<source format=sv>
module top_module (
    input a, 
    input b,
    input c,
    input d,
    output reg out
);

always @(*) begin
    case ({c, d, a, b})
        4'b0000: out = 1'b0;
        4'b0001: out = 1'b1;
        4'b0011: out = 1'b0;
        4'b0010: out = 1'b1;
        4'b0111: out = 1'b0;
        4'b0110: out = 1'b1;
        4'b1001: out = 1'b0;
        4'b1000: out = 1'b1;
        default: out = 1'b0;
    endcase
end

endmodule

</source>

:::::

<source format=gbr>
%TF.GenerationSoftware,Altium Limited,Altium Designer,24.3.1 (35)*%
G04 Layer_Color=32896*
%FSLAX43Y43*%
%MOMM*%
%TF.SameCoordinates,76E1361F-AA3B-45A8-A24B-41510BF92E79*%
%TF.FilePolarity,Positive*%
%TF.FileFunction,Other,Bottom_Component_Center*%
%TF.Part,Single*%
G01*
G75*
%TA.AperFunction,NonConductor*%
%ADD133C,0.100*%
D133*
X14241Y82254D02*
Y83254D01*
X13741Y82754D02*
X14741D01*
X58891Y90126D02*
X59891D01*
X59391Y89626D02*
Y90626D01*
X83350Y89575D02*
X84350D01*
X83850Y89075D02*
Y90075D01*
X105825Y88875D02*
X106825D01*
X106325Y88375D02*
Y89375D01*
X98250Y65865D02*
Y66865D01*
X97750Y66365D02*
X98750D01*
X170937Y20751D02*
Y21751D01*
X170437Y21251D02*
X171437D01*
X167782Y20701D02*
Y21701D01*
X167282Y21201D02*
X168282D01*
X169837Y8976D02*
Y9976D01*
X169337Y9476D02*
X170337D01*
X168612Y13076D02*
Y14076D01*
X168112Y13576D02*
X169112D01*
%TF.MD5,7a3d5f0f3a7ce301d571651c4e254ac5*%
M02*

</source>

:::::

What needs to be done: Search term "source": return each line of the data that contains it.

Task solution:
<source format=sv>
</source>
<source format=gbr>
</source>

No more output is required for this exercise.